The California Association of Realtors (CAR) has released data showing that the majority of sales in California are by voluntary, rather than distressed, vendors. The organisation said higher home values had continued to fuel more equity sales, which have stayed above 80% of closings for the past 11 months. However, pending home sales fell in May as investors pulled out of a market characterised by rising prices.
While the market in California has been getting healthier for a long time, the rise in May to 89% of closings saw equity sales up 12% on May 2013 after 22 straight months of increase.
At the same time, though, home sales as a whole actually fell slightly, according to the CAR. It’s probable that the reduction in results from investors reducing exposure to a market with rising prices. The median house price was up in May 2014 both month-on-month and year-on-year for the third consecutive month, and is higher now than it was in 2007. The picture is complicated by the fact that while sales as a whole fell, sales of already-existing homes rose, by 4.9% month-on-month. That’s a jump to 4.89 million sales, beating out experts’ predictions of a rise to 4.75 million and hitting the highest number since August 2011.
The figures seem to be revealing a market rich in vendors but relatively poor in developers, where housing building has slowed and a supply squeeze has begun to nip sales growth. As a result, there are buyers, but few investors. Steve Brown, of the National Association of Realtors, said, ‘the temporary pause in rising interest rates and more homes for sale is good news, especially for first-time buyers.’
This rising price trend has put pressure on sales. The statewide price has risen year-on-year for the last 27 months and there have been 23 straight months of double-digit annual gains; ‘prices are still nearly 12% higher than a year ago, which is presenting affordability challenges to homebuyers,’ explains Lesley Appleton-Young, CAR Vice President and Chief Economist.

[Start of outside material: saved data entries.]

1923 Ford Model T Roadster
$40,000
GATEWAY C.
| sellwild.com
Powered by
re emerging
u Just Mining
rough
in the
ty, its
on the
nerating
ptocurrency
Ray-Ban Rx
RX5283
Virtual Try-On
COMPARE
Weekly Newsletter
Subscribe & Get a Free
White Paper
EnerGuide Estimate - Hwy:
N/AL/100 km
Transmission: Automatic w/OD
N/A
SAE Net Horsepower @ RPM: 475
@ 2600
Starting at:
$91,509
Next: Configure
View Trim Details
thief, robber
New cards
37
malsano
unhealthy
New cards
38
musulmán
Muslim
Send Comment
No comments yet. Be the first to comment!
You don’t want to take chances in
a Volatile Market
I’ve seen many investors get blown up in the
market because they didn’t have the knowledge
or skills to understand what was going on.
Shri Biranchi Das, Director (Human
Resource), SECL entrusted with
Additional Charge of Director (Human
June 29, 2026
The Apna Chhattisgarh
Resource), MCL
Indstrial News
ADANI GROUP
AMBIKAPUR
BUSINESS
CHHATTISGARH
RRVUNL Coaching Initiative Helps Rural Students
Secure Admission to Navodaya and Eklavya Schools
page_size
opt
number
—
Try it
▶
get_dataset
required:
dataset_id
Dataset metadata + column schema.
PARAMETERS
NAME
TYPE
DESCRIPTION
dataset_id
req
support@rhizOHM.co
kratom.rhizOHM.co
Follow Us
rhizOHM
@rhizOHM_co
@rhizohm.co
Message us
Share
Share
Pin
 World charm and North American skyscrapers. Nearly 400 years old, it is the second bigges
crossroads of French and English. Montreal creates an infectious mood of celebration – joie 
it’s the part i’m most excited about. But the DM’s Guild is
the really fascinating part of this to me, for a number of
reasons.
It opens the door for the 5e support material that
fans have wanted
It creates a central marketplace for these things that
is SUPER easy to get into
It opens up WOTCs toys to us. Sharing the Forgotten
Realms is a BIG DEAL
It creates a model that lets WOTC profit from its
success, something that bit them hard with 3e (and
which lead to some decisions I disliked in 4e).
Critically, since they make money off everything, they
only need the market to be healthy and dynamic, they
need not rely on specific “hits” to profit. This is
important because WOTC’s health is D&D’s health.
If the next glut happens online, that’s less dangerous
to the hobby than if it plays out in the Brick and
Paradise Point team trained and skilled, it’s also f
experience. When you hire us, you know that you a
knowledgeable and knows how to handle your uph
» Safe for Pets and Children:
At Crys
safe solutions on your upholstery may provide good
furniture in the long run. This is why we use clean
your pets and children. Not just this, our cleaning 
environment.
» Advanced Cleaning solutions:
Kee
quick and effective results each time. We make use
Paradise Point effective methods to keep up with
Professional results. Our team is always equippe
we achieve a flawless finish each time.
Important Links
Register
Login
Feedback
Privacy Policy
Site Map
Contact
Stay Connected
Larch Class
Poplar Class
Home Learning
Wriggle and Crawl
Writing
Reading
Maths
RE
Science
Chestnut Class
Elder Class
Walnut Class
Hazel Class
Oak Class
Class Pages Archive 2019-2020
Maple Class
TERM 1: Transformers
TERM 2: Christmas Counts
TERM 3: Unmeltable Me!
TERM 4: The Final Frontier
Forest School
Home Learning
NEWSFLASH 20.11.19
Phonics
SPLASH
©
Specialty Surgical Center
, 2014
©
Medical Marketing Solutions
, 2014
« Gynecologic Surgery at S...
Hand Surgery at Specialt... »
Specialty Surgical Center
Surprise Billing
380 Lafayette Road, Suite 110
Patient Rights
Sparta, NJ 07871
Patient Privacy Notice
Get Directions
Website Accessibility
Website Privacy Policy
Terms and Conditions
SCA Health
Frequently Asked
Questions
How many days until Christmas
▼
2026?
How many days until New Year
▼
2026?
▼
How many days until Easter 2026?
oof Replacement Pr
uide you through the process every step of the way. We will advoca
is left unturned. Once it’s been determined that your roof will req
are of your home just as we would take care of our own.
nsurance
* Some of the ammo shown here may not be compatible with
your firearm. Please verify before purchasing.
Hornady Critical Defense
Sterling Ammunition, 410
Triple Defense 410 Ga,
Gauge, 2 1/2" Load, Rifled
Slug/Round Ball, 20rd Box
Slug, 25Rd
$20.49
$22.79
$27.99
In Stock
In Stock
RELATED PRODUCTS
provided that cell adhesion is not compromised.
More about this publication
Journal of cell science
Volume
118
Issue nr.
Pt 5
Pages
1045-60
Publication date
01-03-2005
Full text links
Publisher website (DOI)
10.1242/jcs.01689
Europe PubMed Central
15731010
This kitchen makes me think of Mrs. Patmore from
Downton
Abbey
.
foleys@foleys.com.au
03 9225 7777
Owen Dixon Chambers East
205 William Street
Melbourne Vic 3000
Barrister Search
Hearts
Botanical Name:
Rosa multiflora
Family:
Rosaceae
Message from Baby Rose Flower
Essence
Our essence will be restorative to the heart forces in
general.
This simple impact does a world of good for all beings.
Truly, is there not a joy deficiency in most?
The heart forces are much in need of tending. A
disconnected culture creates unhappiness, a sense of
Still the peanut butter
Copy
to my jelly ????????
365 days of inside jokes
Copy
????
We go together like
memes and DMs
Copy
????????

The other squeeze on California’s housing sales is undersupply. Great news for vendors and a sweet sound to the ears of owners who have struggled with negative equity prior to being pushed back above water by a contracting market, it’s not great news for the market as a whole. As Ms. Appleton-Young says, ‘though housing inventory is up from last year, it’s still half of what is considered normal, with some of it being overprices. A tempering in home prices and the recent drop in mortgage rates, however, should help spark the market in the upcoming months.’
The LA times reported that economists predicted that the slowdown in price growth, coupled with cooling sales in some areas, ‘doesn’t foreshadow a decline in values, but signals more sustainable growth.’